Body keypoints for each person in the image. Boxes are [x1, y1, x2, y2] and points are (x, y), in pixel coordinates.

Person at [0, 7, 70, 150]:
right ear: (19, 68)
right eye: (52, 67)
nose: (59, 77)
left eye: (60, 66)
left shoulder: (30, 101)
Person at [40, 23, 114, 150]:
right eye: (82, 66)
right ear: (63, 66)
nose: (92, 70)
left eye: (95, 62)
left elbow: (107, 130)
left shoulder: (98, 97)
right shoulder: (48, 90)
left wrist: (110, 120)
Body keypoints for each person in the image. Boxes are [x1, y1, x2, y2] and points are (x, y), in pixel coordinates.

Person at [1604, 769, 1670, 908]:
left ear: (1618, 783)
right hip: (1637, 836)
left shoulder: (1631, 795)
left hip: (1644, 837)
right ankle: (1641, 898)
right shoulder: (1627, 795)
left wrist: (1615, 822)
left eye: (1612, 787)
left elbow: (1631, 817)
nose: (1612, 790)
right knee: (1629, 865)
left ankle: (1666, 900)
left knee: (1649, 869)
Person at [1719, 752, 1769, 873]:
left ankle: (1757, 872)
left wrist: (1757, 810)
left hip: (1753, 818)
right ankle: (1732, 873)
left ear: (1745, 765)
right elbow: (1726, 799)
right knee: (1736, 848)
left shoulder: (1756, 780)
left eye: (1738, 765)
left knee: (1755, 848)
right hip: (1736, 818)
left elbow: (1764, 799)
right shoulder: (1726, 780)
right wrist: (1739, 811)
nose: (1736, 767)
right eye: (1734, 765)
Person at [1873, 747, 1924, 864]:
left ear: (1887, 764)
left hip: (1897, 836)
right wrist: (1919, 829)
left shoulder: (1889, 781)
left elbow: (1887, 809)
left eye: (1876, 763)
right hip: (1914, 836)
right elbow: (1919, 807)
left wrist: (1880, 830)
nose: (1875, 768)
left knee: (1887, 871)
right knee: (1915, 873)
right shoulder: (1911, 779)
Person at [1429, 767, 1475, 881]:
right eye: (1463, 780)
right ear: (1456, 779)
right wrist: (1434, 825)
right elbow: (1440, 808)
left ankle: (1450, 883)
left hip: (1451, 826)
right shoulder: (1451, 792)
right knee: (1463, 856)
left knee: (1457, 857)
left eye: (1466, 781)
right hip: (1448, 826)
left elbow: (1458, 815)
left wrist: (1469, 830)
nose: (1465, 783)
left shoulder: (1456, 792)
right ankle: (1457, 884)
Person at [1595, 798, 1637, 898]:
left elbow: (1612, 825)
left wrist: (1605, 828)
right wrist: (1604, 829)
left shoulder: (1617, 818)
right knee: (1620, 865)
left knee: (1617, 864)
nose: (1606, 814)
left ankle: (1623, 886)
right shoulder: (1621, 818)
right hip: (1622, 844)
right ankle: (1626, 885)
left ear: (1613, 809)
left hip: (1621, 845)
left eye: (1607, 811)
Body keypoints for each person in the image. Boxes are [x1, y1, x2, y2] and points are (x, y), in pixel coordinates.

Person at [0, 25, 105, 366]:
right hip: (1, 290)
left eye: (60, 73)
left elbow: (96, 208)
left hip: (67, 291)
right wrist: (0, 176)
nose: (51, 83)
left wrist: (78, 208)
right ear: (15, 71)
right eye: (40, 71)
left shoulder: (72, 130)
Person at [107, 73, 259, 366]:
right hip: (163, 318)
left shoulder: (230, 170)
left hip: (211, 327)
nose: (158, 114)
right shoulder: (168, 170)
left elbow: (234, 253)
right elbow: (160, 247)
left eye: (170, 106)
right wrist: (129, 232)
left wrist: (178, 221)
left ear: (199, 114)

# # # # # # #

__THE TASK__. Word for word, restate all of the records.

__ANSWER AREA__.
Body keypoints for each person in the image. Boxes are [x1, y1, x2, y2] and points are (x, y), in pixel coordinates.

Person at [0, 7, 70, 150]:
right ear: (19, 68)
right eye: (52, 67)
nose: (59, 77)
left eye: (60, 66)
left shoulder: (30, 101)
Person at [40, 23, 114, 150]:
right eye: (82, 66)
right ear: (63, 66)
nose: (92, 70)
left eye: (95, 62)
left elbow: (107, 130)
left shoulder: (98, 97)
right shoulder: (48, 90)
left wrist: (110, 120)
Body keypoints for each person in the image. Boxes are [x1, y1, x2, y2] and points are (x, y), in pixel coordinates.

Person at [1604, 769, 1670, 908]:
left ear: (1618, 783)
right hip: (1637, 836)
left shoulder: (1631, 795)
left hip: (1644, 837)
right ankle: (1641, 898)
right shoulder: (1627, 795)
left wrist: (1615, 822)
left eye: (1612, 787)
left elbow: (1631, 817)
nose: (1612, 790)
right knee: (1629, 865)
left ankle: (1666, 900)
left knee: (1649, 869)
Person at [1719, 752, 1769, 873]:
left ankle: (1757, 872)
left wrist: (1757, 810)
left hip: (1753, 818)
right ankle: (1732, 873)
left ear: (1745, 765)
right elbow: (1726, 799)
right knee: (1736, 848)
left shoulder: (1756, 780)
left eye: (1738, 765)
left knee: (1755, 848)
right hip: (1736, 818)
left elbow: (1764, 799)
right shoulder: (1726, 780)
right wrist: (1739, 811)
nose: (1736, 767)
right eye: (1734, 765)
Person at [1873, 747, 1924, 864]:
left ear: (1887, 764)
left hip: (1897, 836)
right wrist: (1919, 829)
left shoulder: (1889, 781)
left elbow: (1887, 809)
left eye: (1876, 763)
right hip: (1914, 836)
right elbow: (1919, 807)
left wrist: (1880, 830)
nose: (1875, 768)
left knee: (1887, 871)
right knee: (1915, 873)
right shoulder: (1911, 779)
Person at [1429, 767, 1475, 881]:
right eye: (1463, 780)
right ear: (1456, 779)
right wrist: (1434, 825)
right elbow: (1440, 808)
left ankle: (1450, 883)
left hip: (1451, 826)
right shoulder: (1451, 792)
right knee: (1463, 856)
left knee: (1457, 857)
left eye: (1466, 781)
right hip: (1448, 826)
left elbow: (1458, 815)
left wrist: (1469, 830)
nose: (1465, 783)
left shoulder: (1456, 792)
right ankle: (1457, 884)
Person at [1595, 798, 1637, 898]:
left elbow: (1612, 825)
left wrist: (1605, 828)
right wrist: (1604, 829)
left shoulder: (1617, 818)
right knee: (1620, 865)
left knee: (1617, 864)
nose: (1606, 814)
left ankle: (1623, 886)
right shoulder: (1621, 818)
right hip: (1622, 844)
right ankle: (1626, 885)
left ear: (1613, 809)
left hip: (1621, 845)
left eye: (1607, 811)
Body keypoints for each person in the image. Boxes are [x1, y1, x2, y2] and points are (x, y), in pixel coordinates.

Person at [0, 25, 105, 366]:
right hip: (1, 290)
left eye: (60, 73)
left elbow: (96, 208)
left hip: (67, 291)
right wrist: (0, 176)
nose: (51, 83)
left wrist: (78, 208)
right ear: (15, 71)
right eye: (40, 71)
left shoulder: (72, 130)
Person at [107, 73, 259, 366]:
right hip: (163, 318)
left shoulder: (230, 170)
left hip: (211, 327)
nose: (158, 114)
right shoulder: (168, 170)
left elbow: (234, 253)
right elbow: (160, 247)
left eye: (170, 106)
right wrist: (129, 232)
left wrist: (178, 221)
left ear: (199, 114)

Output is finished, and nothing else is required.